Les syndicats dénoncent également les hausses déjà mises en place pour les étudiants étrangers non européens. Ils craignent que cette nouvelle mesure ne creuse davantage les inégalités et n’aggrave la situation déjà précaire de nombreux étudiants.

Les alternatives proposées

Face à cette polémique, d’autres solutions sont avancées pour améliorer le financement des universités. Mathias Bernard, président de l’université Clermont-Auvergne, recommande de développer des partenariats public-privé sur la recherche collaborative. Il suggère également d’exiger un investissement public pour la rénovation des bâtiments universitaires.
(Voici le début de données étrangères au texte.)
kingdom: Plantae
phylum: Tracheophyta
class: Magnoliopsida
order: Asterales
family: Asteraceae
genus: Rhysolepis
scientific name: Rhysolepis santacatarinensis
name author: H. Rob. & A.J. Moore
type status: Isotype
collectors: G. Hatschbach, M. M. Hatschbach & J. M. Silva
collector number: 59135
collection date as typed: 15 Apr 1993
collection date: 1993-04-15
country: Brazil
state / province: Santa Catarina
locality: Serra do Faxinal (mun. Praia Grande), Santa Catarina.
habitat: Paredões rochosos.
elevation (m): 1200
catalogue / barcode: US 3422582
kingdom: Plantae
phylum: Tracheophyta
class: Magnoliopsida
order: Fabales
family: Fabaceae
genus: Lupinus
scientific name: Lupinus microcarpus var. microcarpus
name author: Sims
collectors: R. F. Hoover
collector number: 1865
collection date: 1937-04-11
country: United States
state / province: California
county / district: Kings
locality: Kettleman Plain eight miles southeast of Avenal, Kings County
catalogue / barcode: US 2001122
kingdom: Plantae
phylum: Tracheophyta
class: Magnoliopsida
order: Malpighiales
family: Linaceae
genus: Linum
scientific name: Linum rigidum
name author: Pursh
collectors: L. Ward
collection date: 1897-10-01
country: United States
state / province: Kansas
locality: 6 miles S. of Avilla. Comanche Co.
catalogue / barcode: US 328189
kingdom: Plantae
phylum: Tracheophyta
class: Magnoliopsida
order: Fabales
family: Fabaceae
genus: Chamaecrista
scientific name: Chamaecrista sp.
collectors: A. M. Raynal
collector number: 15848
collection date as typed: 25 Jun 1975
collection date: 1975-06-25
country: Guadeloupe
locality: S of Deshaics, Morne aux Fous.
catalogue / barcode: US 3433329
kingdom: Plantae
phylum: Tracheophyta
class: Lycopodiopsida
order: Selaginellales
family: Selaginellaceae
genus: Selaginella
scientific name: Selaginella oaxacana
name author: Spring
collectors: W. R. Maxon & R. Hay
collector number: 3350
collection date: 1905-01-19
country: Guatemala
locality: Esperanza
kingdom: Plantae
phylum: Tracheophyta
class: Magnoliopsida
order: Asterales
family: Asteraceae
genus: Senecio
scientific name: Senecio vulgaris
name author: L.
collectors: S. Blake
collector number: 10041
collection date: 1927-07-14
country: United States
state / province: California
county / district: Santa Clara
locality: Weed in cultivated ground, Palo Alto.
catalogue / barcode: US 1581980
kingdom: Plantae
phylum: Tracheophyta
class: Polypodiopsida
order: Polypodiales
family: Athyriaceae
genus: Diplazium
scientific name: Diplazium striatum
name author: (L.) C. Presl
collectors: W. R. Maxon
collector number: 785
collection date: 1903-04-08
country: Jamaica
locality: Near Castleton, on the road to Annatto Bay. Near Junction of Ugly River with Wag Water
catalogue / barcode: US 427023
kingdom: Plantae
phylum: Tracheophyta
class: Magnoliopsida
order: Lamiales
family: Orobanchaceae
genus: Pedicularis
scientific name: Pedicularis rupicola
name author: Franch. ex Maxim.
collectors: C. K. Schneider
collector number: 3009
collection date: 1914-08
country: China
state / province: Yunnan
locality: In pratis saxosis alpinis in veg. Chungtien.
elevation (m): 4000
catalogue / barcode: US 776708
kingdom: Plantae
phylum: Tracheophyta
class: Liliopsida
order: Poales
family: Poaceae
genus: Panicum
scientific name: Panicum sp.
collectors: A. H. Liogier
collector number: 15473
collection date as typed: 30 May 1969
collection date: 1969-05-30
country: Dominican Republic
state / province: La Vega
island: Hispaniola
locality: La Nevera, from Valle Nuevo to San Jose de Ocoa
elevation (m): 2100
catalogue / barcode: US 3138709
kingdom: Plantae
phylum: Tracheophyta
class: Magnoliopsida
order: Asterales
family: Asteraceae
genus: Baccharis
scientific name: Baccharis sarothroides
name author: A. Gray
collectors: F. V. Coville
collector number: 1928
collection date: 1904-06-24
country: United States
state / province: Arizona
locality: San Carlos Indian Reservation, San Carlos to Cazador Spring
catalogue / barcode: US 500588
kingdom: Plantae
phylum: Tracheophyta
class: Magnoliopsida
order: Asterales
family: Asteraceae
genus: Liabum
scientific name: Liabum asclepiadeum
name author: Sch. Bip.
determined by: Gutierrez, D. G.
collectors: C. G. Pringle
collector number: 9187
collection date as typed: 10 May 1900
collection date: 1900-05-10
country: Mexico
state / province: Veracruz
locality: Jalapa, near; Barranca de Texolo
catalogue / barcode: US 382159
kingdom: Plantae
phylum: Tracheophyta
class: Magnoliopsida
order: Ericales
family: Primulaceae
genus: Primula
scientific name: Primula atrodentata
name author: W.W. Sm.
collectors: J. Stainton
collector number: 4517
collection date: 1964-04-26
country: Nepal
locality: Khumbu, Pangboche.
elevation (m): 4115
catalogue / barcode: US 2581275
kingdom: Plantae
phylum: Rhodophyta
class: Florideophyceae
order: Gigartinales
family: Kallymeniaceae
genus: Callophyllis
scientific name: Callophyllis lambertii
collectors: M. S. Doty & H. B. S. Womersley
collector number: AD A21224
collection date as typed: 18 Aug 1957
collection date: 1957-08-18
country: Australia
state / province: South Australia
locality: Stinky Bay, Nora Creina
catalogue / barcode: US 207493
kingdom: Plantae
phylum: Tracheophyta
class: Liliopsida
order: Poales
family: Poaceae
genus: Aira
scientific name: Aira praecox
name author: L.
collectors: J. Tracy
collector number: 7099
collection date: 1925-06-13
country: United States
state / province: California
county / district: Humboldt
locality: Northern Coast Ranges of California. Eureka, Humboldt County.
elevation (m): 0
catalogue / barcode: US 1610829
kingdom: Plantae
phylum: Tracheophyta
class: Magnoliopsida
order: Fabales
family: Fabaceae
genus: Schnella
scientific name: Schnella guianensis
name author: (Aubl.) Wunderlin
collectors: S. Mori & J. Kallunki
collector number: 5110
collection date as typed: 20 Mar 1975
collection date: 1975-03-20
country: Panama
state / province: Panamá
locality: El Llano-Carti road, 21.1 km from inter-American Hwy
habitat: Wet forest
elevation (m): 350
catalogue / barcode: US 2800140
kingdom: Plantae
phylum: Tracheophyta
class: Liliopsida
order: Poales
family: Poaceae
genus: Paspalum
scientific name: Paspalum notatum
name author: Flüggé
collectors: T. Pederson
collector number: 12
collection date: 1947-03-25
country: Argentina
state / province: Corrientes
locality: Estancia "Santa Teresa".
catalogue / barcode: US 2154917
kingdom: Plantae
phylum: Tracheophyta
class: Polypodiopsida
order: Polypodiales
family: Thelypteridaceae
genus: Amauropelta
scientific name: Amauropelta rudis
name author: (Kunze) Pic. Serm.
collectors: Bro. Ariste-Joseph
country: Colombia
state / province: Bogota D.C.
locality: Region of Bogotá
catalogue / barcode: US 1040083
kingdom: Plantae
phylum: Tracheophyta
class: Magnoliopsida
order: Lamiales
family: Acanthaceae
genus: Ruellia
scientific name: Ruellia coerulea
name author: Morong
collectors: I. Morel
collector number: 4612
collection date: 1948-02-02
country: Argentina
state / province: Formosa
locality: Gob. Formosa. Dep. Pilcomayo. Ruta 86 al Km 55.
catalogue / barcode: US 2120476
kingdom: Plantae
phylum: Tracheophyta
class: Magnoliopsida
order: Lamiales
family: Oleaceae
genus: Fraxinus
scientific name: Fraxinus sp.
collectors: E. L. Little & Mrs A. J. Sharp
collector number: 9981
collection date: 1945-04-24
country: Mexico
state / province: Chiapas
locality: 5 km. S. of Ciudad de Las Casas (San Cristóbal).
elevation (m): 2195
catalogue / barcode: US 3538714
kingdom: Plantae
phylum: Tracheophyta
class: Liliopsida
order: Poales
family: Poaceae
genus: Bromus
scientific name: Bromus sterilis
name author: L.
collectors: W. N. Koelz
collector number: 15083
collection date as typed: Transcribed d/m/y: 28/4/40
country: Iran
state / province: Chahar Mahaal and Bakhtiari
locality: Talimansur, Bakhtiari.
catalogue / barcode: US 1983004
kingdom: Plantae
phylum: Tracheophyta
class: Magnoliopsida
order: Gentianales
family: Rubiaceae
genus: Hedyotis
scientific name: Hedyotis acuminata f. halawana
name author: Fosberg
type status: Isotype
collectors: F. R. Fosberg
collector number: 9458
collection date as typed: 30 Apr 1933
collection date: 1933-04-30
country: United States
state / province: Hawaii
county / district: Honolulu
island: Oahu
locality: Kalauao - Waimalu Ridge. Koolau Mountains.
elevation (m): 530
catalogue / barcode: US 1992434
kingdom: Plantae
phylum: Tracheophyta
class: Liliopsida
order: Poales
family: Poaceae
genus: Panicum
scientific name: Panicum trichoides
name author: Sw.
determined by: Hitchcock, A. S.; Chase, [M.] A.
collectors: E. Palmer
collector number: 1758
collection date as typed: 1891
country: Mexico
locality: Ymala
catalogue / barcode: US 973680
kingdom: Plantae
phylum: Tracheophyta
Cette crise du financement des universités intervient dans un contexte de sous-financement chronique. En 2025, plus de la moitié des universités étaient en situation déficitaire, selon France universités. Cette situation met en lumière les tensions autour de l’avenir de l’enseignement supérieur public et de la recherche.

Alors que les manifestations se multiplient pour dénoncer cette situation, le débat sur l’avenir des universités françaises est loin d’être clos. Entre hausse des frais d’inscription, partenariats public-privé et investissements publics, les solutions envisagées sont nombreuses et divisent fortement.